Source passage:
First off, the new FX series came out and it looks good but not great as far as reviews go.
If I were to get an 8 core it would be the 8150. It would be nice having 8 cores but it's hard for me to tell if it would even make a difference... 

Now in all these reviews I am reading, these sources are explaining how even the FX-8150 can't even compete with the i7 2600k which to me sounds a bit disappointing. 

If I were to go with Intel's i7, I would most likely wait until the 2700k is released.

Personally though I really don't know what to go with. I want a CPU that that is very powerful with current gen, high end gaming and strenuous video editing & production. 

I run a video game channel on Youtube with a few buddies and when it comes to recording with Fraps at 60FPS with an intense game engine, you NEED a powerful processor. 

So if you guys wouldn't mind and just explain to me my options and what differences I would see with each CPU, it would be appreciated. 

And again, I am either going with the FX-8150 or i7 2700k (when released)

Thank you for your time,
Bond


----------



## _JP_ (Oct 13, 2011)

I vote for a 2600k + Z68 board.
To start with, the 2600k can OC to 2700k levels. The Z68 assures compatibility with Ivy Bridge. And bulldozer needs a few tweaks to be competitive, so for now, you best bet is SB.

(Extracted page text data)

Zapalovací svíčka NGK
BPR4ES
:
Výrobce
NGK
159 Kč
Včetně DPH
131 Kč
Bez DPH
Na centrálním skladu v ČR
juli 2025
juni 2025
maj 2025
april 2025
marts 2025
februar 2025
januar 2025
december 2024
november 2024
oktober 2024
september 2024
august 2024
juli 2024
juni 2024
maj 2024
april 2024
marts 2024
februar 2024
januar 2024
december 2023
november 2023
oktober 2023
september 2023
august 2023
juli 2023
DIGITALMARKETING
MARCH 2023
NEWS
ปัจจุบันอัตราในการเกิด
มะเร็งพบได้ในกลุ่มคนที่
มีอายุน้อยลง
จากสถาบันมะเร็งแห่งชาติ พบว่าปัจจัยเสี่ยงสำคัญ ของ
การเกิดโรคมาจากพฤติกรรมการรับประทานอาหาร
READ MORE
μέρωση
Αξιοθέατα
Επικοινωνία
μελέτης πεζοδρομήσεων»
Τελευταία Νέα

Directions:
A - In the forum thread, what reasons does _JP_ give for choosing a 2600k with a Z68 board?
B - Starting at the first line of the records and ending after the line containing "december 2023", substitute "CZK" for "Kč" wherever it occurs, and write out those lines with nothing else changed.

Answer list:
A - _JP_ says the 2600k can be overclocked to 2700k levels, and the Z68 board assures compatibility with Ivy Bridge. _JP_ adds that Bulldozer needs a few tweaks to be competitive, so for now Sandy Bridge is the best bet.

B -
Zapalovací svíčka NGK
BPR4ES
:
Výrobce
NGK
159 CZK
Včetně DPH
131 CZK
Bez DPH
Na centrálním skladu v ČR
juli 2025
juni 2025
maj 2025
april 2025
marts 2025
februar 2025
januar 2025
december 2024
november 2024
oktober 2024
september 2024
august 2024
juli 2024
juni 2024
maj 2024
april 2024
marts 2024
februar 2024
januar 2024
december 2023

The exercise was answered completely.